* **Task to complete**: Find each line in the material below that contains the string "liver", and copy those lines out in full.

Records
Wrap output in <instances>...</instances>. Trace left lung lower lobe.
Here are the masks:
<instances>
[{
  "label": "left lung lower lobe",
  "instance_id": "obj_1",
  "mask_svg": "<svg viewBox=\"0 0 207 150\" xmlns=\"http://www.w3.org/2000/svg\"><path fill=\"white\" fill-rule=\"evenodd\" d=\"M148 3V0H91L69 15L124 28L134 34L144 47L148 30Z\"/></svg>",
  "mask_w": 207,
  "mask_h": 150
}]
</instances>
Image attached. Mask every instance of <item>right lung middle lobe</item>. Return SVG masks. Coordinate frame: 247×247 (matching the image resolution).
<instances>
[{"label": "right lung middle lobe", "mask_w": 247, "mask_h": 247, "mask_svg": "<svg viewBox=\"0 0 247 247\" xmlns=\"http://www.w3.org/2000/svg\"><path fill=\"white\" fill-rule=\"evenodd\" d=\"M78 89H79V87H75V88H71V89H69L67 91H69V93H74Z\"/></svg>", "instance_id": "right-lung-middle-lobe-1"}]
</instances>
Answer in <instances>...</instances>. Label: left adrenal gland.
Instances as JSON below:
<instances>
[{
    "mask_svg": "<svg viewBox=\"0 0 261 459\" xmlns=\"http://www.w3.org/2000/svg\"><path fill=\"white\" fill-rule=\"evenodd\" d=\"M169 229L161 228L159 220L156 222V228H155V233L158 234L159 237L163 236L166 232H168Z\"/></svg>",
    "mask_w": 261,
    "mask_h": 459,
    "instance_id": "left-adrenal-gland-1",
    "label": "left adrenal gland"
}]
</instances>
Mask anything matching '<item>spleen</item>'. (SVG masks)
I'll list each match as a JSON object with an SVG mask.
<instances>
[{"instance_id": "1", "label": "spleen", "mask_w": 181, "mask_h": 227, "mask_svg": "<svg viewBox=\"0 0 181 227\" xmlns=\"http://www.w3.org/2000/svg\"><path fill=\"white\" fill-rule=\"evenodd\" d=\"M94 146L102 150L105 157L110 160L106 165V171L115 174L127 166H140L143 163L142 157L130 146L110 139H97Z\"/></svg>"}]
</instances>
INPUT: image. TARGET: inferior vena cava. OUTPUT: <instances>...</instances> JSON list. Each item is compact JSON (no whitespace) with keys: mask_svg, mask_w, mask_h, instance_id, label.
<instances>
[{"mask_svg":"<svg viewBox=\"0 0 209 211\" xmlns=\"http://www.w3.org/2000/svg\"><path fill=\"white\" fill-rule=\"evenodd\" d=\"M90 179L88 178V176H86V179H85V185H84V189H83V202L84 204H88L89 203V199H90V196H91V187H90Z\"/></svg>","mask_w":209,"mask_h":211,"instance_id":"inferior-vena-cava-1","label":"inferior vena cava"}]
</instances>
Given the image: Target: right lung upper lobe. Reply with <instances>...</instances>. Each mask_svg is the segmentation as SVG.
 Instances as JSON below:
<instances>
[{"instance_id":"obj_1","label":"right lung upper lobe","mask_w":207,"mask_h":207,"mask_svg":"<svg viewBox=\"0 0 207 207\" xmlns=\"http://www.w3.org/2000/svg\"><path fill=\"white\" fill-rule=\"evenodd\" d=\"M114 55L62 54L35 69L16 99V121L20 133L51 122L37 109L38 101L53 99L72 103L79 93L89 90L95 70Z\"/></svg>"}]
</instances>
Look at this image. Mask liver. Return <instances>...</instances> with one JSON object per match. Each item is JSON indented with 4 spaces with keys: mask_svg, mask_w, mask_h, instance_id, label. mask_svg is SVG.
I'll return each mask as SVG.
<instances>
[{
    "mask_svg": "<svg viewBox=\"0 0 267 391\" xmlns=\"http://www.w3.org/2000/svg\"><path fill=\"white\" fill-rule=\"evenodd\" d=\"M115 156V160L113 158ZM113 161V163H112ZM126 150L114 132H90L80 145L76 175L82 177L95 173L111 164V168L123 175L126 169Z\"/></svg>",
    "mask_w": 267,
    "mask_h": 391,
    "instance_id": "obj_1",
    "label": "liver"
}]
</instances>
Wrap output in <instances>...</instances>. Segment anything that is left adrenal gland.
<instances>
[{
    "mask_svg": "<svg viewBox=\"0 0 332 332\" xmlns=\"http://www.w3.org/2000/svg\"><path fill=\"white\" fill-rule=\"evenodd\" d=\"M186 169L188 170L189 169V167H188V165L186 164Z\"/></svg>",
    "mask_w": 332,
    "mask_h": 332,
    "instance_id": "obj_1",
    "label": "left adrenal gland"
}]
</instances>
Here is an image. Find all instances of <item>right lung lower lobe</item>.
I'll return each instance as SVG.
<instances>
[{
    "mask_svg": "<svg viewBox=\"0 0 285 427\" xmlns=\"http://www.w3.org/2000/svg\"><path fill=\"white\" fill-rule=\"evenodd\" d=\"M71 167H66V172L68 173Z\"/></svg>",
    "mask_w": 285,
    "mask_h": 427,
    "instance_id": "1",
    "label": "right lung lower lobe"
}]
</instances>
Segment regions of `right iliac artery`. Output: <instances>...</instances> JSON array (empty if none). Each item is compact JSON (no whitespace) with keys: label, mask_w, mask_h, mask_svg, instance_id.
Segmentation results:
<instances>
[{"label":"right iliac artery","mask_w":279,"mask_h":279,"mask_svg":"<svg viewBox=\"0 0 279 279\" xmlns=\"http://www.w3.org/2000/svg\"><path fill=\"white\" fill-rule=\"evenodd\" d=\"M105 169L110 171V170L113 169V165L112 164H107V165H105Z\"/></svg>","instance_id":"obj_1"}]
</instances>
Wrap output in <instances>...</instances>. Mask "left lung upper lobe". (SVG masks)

* **Response**:
Look at this image. Mask liver. Return <instances>...</instances> with one JSON object per match. Each item is JSON indented with 4 spaces with keys: mask_svg, mask_w, mask_h, instance_id, label. mask_svg is SVG.
    "label": "liver"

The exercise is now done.